_Data for this task:_
▬▬▬▬▬▬

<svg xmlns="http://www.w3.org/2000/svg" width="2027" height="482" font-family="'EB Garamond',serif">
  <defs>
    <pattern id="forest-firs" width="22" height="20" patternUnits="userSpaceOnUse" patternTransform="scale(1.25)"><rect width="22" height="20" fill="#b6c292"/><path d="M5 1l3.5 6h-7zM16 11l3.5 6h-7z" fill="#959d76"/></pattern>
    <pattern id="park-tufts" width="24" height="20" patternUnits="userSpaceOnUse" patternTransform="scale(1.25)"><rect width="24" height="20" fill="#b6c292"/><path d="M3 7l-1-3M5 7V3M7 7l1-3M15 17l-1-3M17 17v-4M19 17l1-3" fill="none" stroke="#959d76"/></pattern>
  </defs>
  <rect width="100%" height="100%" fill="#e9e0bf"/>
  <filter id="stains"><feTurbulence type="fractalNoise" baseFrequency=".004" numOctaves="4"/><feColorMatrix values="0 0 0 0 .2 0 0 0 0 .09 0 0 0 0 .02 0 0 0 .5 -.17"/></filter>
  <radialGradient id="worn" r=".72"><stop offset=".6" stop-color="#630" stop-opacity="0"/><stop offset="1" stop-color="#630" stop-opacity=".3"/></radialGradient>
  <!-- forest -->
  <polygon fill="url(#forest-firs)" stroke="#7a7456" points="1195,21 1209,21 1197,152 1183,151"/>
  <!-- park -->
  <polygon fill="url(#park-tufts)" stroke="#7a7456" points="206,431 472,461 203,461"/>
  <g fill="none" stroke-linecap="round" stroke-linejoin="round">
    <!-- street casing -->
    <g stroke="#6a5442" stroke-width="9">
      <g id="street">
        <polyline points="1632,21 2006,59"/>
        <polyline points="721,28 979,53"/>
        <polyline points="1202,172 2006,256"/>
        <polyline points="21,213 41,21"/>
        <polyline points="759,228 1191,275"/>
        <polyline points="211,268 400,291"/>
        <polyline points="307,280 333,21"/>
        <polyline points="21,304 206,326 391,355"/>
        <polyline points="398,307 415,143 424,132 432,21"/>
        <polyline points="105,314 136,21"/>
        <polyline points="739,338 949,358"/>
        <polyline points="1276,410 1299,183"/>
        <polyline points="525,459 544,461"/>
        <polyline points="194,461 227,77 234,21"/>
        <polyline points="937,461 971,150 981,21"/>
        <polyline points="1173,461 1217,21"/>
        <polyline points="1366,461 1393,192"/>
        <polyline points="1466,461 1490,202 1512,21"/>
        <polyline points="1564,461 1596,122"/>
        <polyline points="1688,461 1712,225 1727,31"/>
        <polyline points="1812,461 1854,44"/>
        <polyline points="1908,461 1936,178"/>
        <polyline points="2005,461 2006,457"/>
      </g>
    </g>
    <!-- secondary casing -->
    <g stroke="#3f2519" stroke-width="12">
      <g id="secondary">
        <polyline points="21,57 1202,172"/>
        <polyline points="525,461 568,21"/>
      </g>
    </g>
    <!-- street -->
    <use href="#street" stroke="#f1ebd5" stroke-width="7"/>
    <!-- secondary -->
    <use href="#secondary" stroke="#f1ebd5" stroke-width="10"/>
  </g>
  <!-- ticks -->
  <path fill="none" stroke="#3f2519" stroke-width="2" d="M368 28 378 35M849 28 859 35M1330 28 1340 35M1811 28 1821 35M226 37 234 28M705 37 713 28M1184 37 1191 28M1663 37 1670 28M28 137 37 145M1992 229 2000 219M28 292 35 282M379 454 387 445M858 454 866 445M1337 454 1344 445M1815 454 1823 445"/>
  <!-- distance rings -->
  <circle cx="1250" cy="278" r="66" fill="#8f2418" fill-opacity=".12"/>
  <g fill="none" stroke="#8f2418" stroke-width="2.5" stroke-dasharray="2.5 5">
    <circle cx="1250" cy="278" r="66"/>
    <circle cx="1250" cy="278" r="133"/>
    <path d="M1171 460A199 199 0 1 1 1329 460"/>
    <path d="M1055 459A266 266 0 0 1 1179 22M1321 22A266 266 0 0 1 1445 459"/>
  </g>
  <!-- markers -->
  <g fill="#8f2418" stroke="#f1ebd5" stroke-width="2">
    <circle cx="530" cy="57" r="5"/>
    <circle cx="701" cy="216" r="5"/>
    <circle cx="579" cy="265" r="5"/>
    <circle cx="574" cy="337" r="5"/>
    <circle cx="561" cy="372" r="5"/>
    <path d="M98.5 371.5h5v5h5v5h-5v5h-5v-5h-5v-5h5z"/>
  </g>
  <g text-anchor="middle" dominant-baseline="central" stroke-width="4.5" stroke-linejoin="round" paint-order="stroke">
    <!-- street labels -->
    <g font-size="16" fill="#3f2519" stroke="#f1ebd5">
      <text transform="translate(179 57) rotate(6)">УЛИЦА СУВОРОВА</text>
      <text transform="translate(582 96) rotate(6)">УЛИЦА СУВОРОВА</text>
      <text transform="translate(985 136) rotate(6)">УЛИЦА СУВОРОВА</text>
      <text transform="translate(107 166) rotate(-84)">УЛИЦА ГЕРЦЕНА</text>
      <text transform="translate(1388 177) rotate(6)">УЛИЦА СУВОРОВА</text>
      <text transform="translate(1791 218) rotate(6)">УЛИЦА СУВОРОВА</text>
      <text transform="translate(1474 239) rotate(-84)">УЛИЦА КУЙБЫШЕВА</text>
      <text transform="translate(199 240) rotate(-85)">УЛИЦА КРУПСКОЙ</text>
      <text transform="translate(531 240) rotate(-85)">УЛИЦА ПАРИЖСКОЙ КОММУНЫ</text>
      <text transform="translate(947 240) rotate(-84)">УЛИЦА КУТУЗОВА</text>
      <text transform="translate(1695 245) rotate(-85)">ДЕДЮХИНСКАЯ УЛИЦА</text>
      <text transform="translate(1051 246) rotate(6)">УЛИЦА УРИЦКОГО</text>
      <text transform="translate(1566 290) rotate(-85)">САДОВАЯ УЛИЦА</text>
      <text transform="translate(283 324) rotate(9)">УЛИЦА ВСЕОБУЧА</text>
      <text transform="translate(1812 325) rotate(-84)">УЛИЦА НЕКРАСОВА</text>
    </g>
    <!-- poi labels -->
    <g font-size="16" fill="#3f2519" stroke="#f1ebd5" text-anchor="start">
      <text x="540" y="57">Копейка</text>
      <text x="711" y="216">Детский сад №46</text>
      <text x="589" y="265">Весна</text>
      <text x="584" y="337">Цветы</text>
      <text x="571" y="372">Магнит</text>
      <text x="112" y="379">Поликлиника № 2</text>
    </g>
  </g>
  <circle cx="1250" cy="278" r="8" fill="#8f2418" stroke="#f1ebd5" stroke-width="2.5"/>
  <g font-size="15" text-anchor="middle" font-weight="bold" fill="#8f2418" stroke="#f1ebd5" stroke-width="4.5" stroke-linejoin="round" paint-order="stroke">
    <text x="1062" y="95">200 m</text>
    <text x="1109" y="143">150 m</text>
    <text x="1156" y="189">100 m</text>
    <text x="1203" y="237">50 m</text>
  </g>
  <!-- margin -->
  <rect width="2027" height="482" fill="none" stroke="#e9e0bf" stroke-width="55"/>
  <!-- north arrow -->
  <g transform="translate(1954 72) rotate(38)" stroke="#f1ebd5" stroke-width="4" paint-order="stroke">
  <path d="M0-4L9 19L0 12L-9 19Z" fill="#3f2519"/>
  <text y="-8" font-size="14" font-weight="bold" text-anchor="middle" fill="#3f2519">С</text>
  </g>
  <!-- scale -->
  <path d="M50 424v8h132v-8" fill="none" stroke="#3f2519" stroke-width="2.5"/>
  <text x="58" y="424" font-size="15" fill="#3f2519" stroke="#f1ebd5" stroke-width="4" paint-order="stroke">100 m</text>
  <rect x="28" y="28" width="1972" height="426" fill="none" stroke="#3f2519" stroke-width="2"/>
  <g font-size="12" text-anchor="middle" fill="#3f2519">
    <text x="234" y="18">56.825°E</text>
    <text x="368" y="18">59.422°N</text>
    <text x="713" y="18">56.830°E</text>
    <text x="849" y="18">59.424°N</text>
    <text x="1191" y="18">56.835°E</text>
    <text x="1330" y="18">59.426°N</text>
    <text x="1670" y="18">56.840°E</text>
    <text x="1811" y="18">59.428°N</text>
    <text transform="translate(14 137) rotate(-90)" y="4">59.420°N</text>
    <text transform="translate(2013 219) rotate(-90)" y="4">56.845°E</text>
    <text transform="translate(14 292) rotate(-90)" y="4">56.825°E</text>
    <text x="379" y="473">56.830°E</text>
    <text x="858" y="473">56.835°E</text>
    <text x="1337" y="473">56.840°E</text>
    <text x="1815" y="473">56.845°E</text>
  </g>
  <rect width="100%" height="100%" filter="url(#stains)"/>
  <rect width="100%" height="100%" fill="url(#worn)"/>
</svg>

▬▬▬▬▬▬

_Your assignment:_ Check each line of the data above for the word "worn" and copy the ones where it is found.

_Exercise result:_
  <radialGradient id="worn" r=".72"><stop offset=".6" stop-color="#630" stop-opacity="0"/><stop offset="1" stop-color="#630" stop-opacity=".3"/></radialGradient>
  <rect width="100%" height="100%" fill="url(#worn)"/>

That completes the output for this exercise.